→ PERTANYAAN UNTUK DIJAWAB
1 > Menurut artikel tentang komunikasi ilmu pengetahuan, apa yang disebut Howard S. Fehr sebagai alat utama dalam komunikasi keilmuan?
2 > Tuliskan ulang secara persis bagian artikel tentang komunikasi ilmu pengetahuan, mulai dari kata-kata yang memuat "Komunikasi dalam praktiknya" dan berhenti setelah "melahirkan sebuah dialog.".

→ BAGIAN DOKUMEN
Komunikasi Ilmu Pengetahuan

Suarr.id—  Dalam keberjalanan perkembangan ilmu-ilmu alam atau kemudian dikenal dengan sains, komunikasi adalah satu hal mutlak yang tak mungkin dapat ditinggalkan. Ada tradisi keilmuan yang terus melekat hingga perkembangan sains pada abad ke-21. Tidak lain adalah matematika. Ia dapat dikatakan sebagai bahasa internasional sebagai konsensus bahasa dalam menjelaskan maupun menyeka peristiwa maupun fenomena yang terjadi dalam alam semesta. Matematika memiliki ciri yang khas, yakni berupa logika deduktif yang dapat mengubah pengalaman inderawi menjadi abstraksi dan kemudian menjadi sebuah generalisasi.

Howard S. Fehr pernah menulis esai yang terjemahan dalam bahasa Indonesia dengan berjudul Komunikasi Pemikiran Keilmuan.  Pada esai yang termaktub dalam buku The New Scientist: Essays on the Methods and Values of Modern Sciences (Anchor-Doubleday, 1962), Fehr banyak mengetengahkan akan peranan matematika dalam pemikiran keilmuan, unsur-unsur komunikasi keilmuan hingga tujuan komunikasi keilmuan. Ia menyatakan, matematika adalah alat utama dalam komunikasi keilmuan.

Komunikasi dalam praktiknya memuat dua hal penting, yakni masing-masing adalah estetika dan suatu kenyataan. Hingga kemudian, kita dapat memahami bahwasannya hakikat dari komunikasi adalah melahirkan sebuah dialog.

Pada diskursus keilmuan, tujuan komunikasi yang perlu diperhatikan adalah tujuan intelektual. Maksudnya, terjadi proses penyangsian atas kaidah, gagasan maupun teori yang disampaikan kepada khalayak. Proses tersebut penting, apalagi mengingat mengenai teori kebenaran dalam ilmu pengetahuan—benar dan salah merupakan nilai yang relatif.

Dalam perkembangan ilmu pengetahuan yang ada, komunikasi terus menjadi hal yang vital. Ia meninggalkan sengkarut pekerjaan terhadap para ilmuwan atas teori maupun diktum terkait mengenai sebuah diskursus keilmuan. Apalagi dalam era kehadiran sains modern, di sana melahirkan dua kutub akan realitas yang ada. Pertama, kelompok ilmuwan dengan tekun terus melakukan penelitian dan mempublikasikannya. Kedua, meskipun konteks komunikasi itu telah terjadi, namun kenyataannya kerapkali masih ditemui bahwa masih banyak kelompok dalam masyarakat belum mengerti apa yang sebenarnya hendak disampaikan oleh kelompok ilmuwan.

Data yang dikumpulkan

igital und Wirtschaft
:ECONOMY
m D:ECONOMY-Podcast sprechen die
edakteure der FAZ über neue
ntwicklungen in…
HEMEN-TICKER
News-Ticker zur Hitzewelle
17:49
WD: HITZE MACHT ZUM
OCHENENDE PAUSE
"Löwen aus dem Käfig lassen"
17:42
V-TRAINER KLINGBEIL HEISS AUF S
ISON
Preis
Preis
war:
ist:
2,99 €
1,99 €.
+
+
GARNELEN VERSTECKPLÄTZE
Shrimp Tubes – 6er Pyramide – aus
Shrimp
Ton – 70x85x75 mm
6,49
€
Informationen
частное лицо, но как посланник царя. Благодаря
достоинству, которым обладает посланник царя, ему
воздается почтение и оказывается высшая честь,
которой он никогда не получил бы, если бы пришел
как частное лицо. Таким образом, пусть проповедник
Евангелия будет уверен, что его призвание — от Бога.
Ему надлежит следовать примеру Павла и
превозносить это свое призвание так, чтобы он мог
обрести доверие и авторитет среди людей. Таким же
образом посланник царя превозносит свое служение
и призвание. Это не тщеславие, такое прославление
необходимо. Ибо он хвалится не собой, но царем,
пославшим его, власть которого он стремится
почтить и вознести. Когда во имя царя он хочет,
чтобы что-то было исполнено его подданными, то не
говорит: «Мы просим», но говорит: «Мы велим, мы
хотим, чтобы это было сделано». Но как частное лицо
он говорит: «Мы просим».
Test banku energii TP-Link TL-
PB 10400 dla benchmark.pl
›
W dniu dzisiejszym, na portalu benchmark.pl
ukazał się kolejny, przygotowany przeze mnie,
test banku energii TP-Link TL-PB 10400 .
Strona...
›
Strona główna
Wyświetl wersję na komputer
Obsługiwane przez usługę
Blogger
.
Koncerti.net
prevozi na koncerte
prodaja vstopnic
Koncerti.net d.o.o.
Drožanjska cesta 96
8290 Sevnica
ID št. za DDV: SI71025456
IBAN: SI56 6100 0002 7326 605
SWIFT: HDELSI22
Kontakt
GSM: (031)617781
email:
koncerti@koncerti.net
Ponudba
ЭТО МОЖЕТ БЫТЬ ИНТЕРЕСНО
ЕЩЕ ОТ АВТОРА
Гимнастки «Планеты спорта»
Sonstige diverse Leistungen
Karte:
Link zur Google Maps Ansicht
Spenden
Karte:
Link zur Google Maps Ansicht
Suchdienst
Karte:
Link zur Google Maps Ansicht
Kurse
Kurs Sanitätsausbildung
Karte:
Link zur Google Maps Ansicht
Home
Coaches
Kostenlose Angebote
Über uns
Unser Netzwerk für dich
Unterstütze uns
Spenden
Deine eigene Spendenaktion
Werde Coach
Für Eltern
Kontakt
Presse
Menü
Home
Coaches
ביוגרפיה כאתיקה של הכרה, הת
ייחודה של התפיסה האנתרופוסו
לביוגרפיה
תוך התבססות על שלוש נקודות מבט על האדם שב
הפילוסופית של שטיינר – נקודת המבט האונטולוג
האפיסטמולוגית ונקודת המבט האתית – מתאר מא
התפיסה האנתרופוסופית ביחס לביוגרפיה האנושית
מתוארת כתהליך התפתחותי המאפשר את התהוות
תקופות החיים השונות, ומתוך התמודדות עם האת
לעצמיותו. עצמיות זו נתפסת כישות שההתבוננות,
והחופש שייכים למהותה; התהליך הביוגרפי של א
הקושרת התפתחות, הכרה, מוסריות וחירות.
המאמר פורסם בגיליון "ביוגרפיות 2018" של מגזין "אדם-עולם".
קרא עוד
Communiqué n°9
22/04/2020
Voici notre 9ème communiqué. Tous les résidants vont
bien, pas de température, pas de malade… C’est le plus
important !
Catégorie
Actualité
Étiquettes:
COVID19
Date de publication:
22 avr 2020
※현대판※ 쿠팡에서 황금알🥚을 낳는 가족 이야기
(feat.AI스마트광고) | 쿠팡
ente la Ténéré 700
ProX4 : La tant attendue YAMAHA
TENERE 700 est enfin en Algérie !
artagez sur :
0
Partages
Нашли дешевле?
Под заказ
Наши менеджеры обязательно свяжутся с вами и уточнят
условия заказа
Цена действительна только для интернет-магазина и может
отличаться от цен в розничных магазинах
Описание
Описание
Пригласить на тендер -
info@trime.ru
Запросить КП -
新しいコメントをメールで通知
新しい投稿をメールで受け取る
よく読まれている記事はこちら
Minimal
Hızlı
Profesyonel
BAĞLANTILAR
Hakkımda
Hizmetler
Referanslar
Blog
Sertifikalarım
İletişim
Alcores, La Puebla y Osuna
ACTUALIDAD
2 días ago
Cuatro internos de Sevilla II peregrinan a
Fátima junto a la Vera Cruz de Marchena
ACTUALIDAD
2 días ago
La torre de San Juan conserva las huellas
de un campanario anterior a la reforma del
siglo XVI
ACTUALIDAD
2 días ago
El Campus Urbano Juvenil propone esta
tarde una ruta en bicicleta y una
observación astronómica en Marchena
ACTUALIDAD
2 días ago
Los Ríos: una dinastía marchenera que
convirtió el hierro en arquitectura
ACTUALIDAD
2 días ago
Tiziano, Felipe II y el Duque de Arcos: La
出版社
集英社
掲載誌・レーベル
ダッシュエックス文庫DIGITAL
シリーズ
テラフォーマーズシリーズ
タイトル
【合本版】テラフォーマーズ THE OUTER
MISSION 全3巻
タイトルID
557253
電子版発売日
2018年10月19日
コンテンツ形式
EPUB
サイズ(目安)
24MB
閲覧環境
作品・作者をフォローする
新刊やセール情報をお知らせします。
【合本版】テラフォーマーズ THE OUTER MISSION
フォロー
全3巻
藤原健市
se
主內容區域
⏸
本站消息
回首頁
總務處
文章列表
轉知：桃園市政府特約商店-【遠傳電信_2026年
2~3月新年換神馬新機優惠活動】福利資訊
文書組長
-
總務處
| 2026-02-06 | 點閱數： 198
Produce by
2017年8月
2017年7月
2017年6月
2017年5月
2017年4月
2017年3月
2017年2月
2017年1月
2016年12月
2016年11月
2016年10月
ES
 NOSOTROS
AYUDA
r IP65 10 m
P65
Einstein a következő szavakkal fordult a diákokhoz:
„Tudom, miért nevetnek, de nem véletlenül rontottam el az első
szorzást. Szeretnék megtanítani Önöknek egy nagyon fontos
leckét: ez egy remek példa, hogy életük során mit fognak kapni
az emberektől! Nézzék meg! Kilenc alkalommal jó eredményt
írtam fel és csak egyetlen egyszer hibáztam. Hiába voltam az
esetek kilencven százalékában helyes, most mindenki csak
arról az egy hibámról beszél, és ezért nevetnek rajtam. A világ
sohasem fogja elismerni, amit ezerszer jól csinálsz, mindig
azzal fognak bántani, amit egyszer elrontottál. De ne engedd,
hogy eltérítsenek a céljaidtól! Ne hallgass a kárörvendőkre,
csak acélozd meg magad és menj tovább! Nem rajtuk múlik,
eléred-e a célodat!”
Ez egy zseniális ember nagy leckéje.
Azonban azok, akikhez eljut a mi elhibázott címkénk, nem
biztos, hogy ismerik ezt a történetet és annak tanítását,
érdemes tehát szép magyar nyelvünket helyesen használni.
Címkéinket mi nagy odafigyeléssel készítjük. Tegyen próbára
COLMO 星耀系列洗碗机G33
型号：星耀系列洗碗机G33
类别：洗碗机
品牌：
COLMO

→ JAWABAN
1 > Matematika.

2 >
Komunikasi dalam praktiknya memuat dua hal penting, yakni masing-masing adalah estetika dan suatu kenyataan. Hingga kemudian, kita dapat memahami bahwasannya hakikat dari komunikasi adalah melahirkan sebuah dialog.